• _Exercise_:
Would you work out how many of the lines below hold "HITS" and reply with nothing but the number?

════

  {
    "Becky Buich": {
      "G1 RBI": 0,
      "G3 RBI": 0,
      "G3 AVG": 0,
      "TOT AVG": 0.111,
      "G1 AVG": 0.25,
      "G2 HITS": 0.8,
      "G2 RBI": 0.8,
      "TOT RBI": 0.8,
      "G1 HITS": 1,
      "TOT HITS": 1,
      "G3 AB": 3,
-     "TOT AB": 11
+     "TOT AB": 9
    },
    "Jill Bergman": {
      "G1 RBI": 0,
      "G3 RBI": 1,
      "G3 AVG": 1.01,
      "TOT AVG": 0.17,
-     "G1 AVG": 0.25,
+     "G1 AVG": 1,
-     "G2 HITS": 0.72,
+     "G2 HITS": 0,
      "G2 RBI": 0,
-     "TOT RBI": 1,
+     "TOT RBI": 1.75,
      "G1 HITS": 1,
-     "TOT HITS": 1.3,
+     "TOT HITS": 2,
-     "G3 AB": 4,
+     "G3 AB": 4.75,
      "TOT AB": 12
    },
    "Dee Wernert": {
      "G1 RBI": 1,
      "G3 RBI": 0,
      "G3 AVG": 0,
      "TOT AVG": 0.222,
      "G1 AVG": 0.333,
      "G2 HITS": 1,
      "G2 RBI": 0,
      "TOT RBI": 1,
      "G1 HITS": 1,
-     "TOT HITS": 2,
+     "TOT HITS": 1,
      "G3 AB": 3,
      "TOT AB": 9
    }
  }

════

• _Solution_:
12